A big part of this, of course, is that Vine's creative community are moving on to greener pastures, newer platforms where they can get bigger audience reach with more significant monetization potential. This has been a major focus for Twitter, which has introduced a range of measures to try and keep those creators on side, even flying some of them around the world as part of their Twitter Amplify program.
Another of those measures will soon see pre-roll ads inserted into Vine with 70% of the revenue going back to creators. One of the main reasons why brands, in particular, haven't warmed to Vine as readily as they have other platforms has been the platform's lack of an advertising model - for Vine, it's always been about the creators and the community. But advertisers looking for a way to better utilize the platform have also been seeking a way to boost reach. This new announcement may go some way towards rectifying this.
But then, there's the other catch - the announcement of the new ad option comes alongside the addition of a 'Watch More' feature that will, in effect, enable creators to record Vines up to 140 seconds in length - or even up to 10 minutes for select partners. The change seems like an odd move - the key differentiating element of Vine is its brevity and limitation. Now, with such a huge addition to Vine length, that takes away the platform's unique approach, putting into battle with all the other video options out there - most of which are much more established, have bigger audience reach and provide much better monetization potential.
For their part, Vine says their videos will essentially stay the same, with 6-seconds being the default display length and a 'Watch More' option at the bottom of the screen (you can see it in the above screenshots). But on Vine, you can already see that users are taking the opportunity to create bait content, videos that clearly are not contained within that 6-second framework, urging users to click "more" and watch the rest.
It seems like a confusing move - even Vine themselves, in their announcement of the change, seemed a little conflicted.
"Creators! You tell us you love the six seconds, that short form is the ethos of Vine. (Our hearts agree!) You say the constraint breeds creativity and helps you develop sharper editing and timing - or, in your words, teaches you to pour an ocean into a cup.
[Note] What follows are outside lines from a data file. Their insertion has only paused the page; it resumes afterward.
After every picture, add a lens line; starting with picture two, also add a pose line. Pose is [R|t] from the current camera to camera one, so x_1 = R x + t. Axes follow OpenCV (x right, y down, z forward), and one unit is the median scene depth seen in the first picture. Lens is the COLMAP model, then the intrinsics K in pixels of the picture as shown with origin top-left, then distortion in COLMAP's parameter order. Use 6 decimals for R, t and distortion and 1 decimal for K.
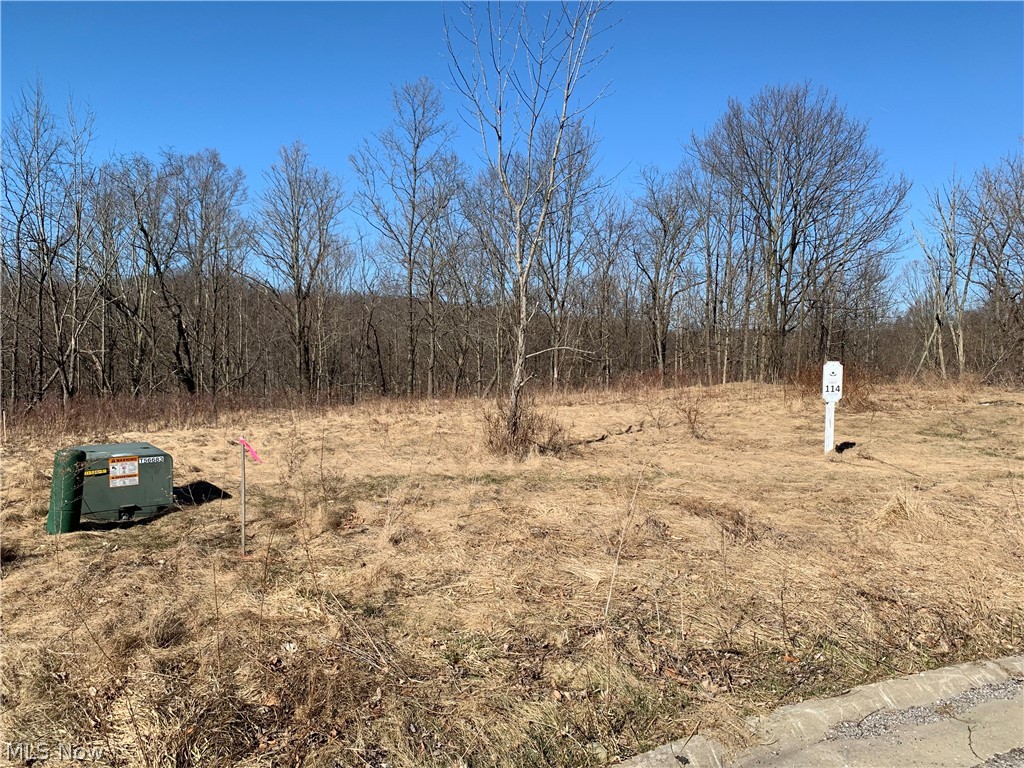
lens RADIAL K [[767.0, 0, 512.2], [0, 767.0, 381.9], [0, 0, 1]] dist [0.002120, -0.010606]
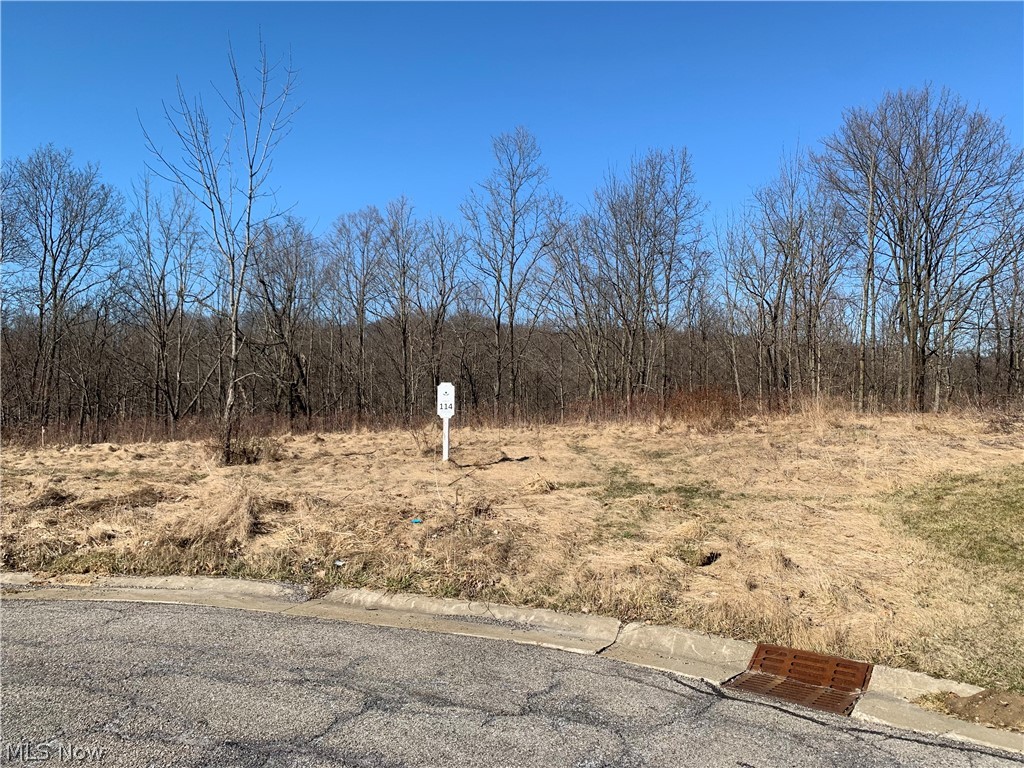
lens RADIAL K [[767.0, 0, 511.2], [0, 767.0, 385.5], [0, 0, 1]] dist [0.002120, -0.010606]
pose [[0.948120, -0.007648, -0.317820, 0.213472], [-0.003802, 0.999366, -0.035391, 0.004322], [0.317889, 0.034764, 0.947490, -0.014847]]
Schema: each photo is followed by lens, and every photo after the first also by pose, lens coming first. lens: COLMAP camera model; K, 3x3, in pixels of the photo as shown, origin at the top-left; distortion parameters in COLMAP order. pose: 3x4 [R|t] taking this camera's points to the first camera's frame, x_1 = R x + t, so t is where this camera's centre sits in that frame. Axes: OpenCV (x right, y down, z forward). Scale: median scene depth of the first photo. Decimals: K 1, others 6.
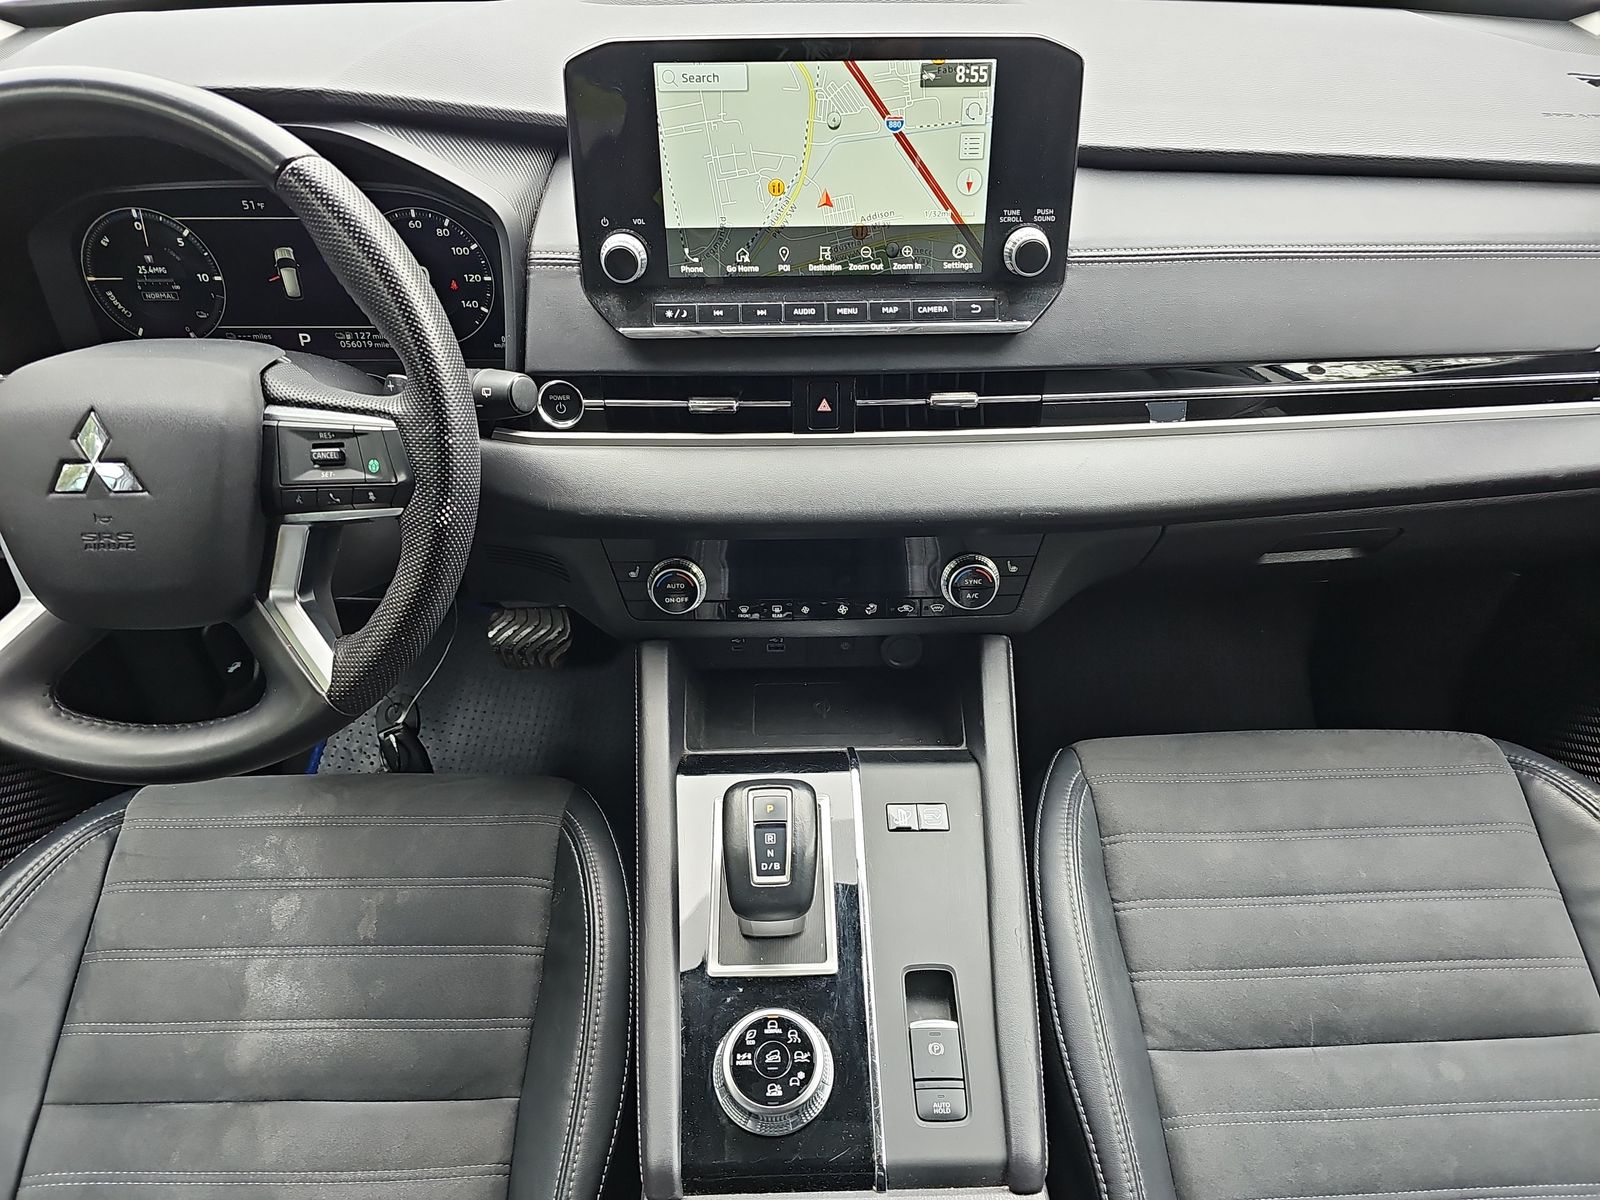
lens RADIAL K [[1052.0, 0, 789.7], [0, 1052.0, 642.2], [0, 0, 1]] dist [0.043294, -0.035558]
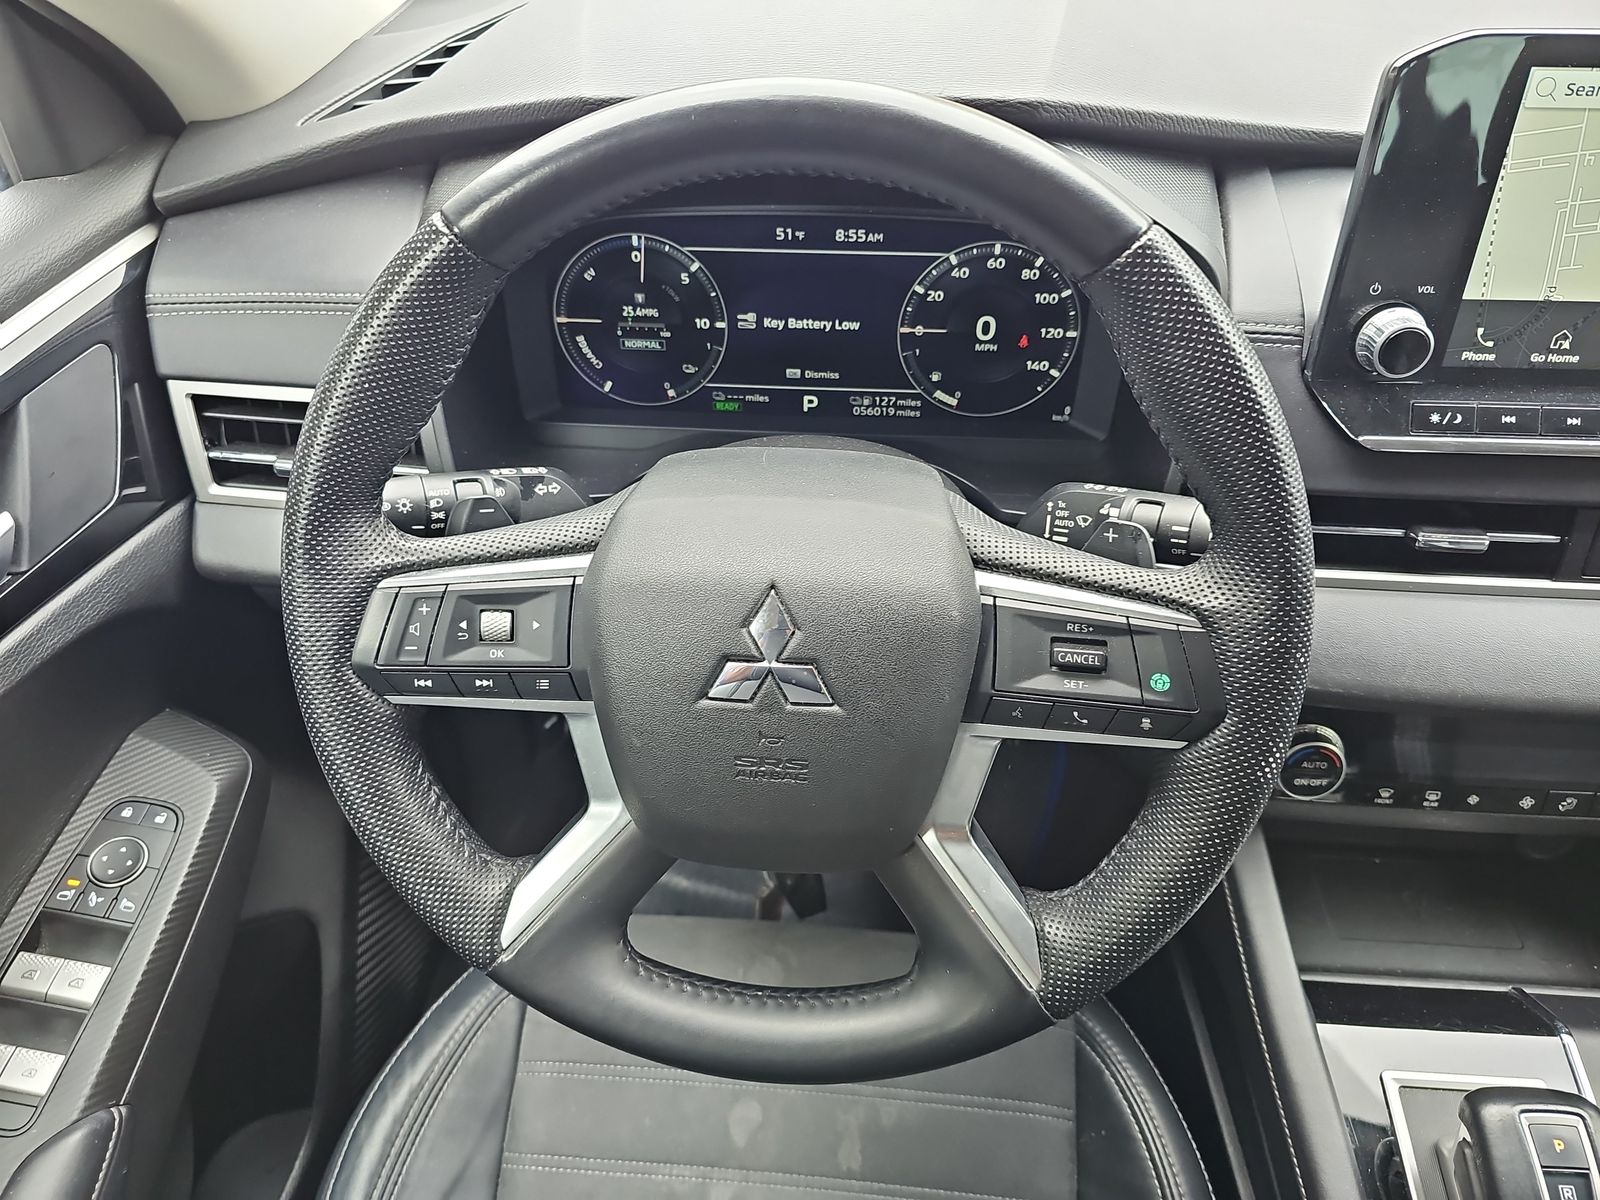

Many of you also say that you've mastered six seconds and want a broader canvas. You want to stretch creatively as artists and creators."
I highly doubt anyone has told Vine they've "mastered six seconds and want a broader canvas" because there's a heap of options on that front already available, they wouldn't necessarily need such from Vine.
In some respects, the issues at Vine reflect the issues at Twitter more widely - increasingly, the platform seems to be running out of options to spark user growth, and their announcements and updates appear focused on addressing very specific problems whilst causing new ones within other elements of their communities.
And just as Twitter tries to work its way out with additions that simplify the process or help uncover more meaningful content, Vine, too, may be stuck in a similar loop, looking for answers and providing solutions that actually work against them and their unique value proposition in the longer term. That's not to say there's an easy answer - there's not - and they have plenty of talented and knowledgeable people working at Twitter who no doubt know a lot more about such issues than any outside commentator could understand.
But the latest reports from Vine don't look good. Hopefully Donovan will able to right the ship and get the short form content machine back on track.